CARI: Center for Applied Rural Innovation
Date of this Version
Energy prices have steadily increased during the past year. Rural residents are now faced with higher costs to drive and heat and cool their homes. Given these conditions, how much of a problem have rising energy costs been for rural Nebraskans? What are their opinions on future energy sources? What changes have they made or do they plan to make due to the price increases? This paper provides a detailed analysis of these questions.
This report details 2,496 responses to the 2008 Nebraska Rural Poll, the thirteenth annual effort to understand rural Nebraskans’ perceptions. Respondents were asked a series of questions about energy. For all questions, comparisons are made among different respondent subgroups, that is, comparisons by age, occupation, region, etc. Based on these analyses, some key findings emerged:
• Most rural Nebraskans report that rising energy costs have been a somewhat serious problem or a very serious problem for themselves and their family lately. Forty-one percent of rural Nebraskans say rising energy costs have been a very serious problem and 43 percent report it has been a somewhat serious problem. Only one percent say the rising costs have not been a problem at all and 14 percent indicate it has been not too serious a problem. (page 2)
• Persons with the lowest household incomes are more likely than persons with higher incomes to report that rising energy prices have been a very serious problem. Fifty-three percent of persons with household incomes under $20,000 say rising energy costs have been a very serious problem, compared to 32 percent of persons with household incomes of $60,000 or more. (page 3)

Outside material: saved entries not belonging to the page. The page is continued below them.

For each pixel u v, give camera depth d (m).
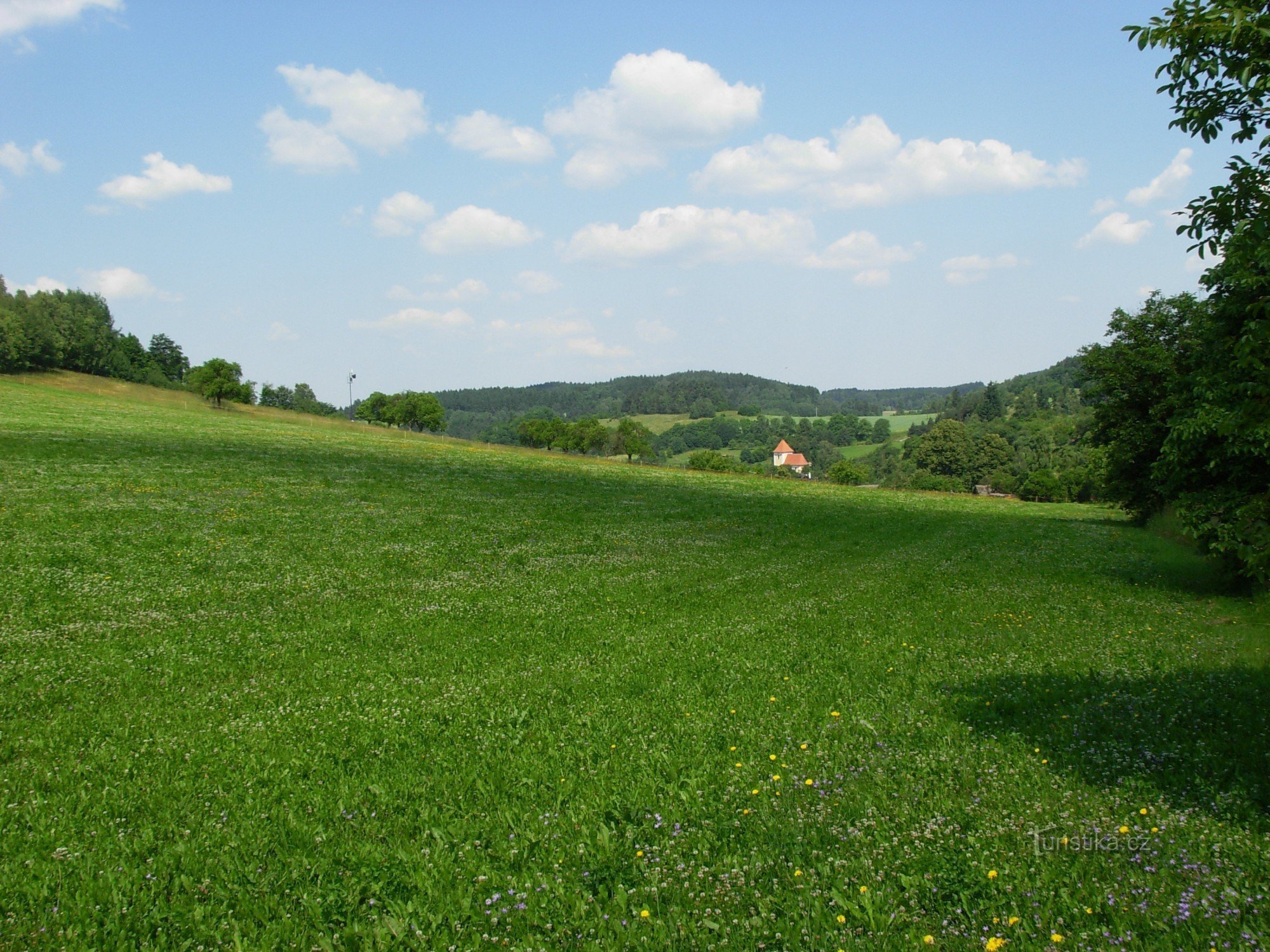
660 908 5.91
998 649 15.22
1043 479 118.75
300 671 12.55
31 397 69.19
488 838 7.08
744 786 8.26
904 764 8.80
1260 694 11.54
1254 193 6.98
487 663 13.55
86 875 6.25
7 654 12.25
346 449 60.97
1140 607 20.58
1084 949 5.17
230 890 6.07
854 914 5.69
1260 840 6.73
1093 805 7.59
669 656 14.20
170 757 8.82
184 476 36.69
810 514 48.38
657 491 55.59
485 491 45.03
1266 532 9.17
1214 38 7.01
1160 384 31.42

• Many rural Nebraskans have made changes in household spending, driving patterns and household energy use as a result of recent energy price increases. At least three-quarters of rural Nebraskans have done the following items as a result of the recent energy price increases: cut back on luxury household spending (94%), reduced the heat or air conditioning use in your home (91%), cut back how much you drive (91%), attempted to use household appliances more efficiently (89%), cut back on necessary household spending (88%), acquired more goods and services locally (80%), and changed your vacation plans by shortening or postponing the trip (75%). (page 8)
• Many rural Nebraskans have also made driving behavior changes as a result of the recent energy price increases. Two-thirds (67%) of rural Nebraskans have driven their most fuel-efficient vehicle more often as a result of the recent energy price increases. Another nine percent are considering this change. Eleven percent of rural Nebraskans have converted to E-85 gasoline and an additional 14 percent are considering making this switch. Only three percent of rural Nebraskans have purchased a hybrid vehicle but 17 percent are considering this type of purchase. (page 11)
• Rural Nebraskans are divided in their opinions about whether or not sufficient energy supplies exist or if new technologies and alternative energy sources will help maintain energy supplies. Just under one-half (44%) of rural Nebraskans agree or strongly agree that there are sufficient oil and natural gas supplies around the world to meet U.S. needs for the foreseeable future. Thirty-eight percent disagree or strongly disagree with the statement. Similarly, just under one-half (47%) agree or strongly agree that “even if oil and natural gas supplies do decline, new technologies and alternative energy sources will ensure Americans maintain their current standard of living.” Thirty-two percent disagree or strongly disagree. (page 3)
• Most rural Nebraskans think the environment should be protected, even if this means some energy supplies are not available for use. Over one-half (57%) agree or strongly agree with this statement. Seventeen percent disagree or strongly disagree with that statement. Approximately one-quarter (26%) neither agree nor disagree with the statement. (page 3)
• Most rural Nebraskans believe that Americans should reduce their energy consumption to prevent an energy crisis and that more should be done to develop renewable energy. Seventy-seven percent of rural Nebraskans agree or strongly agree with the following statement: Americans must change their lifestyles to reduce energy consumption to avoid the onset of an energy “crisis” in the U.S. Only 10 percent disagree or strongly disagree with the statement. The majority (91%) of rural Nebraskans agree or strongly agree that “more should be done to develop renewable energy, such as ethanol, biodiesel or wind energy.” Only three percent disagree or strongly disagree with the statement. (pages 3 and 4)
• The vast majority of rural Nebraskans also believe we are too dependent on foreign oil sources. Ninety-three percent of rural Nebraskans agree or strongly agree with that statement, while only three percent disagree or strongly disagree. (page 4)
• Most rural Nebraskans see renewable sources as being important energy sources for the next generation. A larger proportion of rural Nebraskans rated wind and solar energy as being important compared to the fossil fuels of oil and natural gas. At least three-quarters of rural Nebraskans rate the following energy sources as being important for the next generation: wind energy (89%), solar energy (89%), oil (87%), natural gas (84%), ethanol from other sources (81%), ethanol from corn (79%), and biodiesel (76%). (page 5)
• Most rural Nebraskans rate electricity and unleaded gasoline as being very important or somewhat important to their household. Ninety-seven percent of rural Nebraskans say electricity is important to their household and 95 percent rate unleaded gasoline as important to their household. (page 7)
Center Research Report 08-1, July 2008.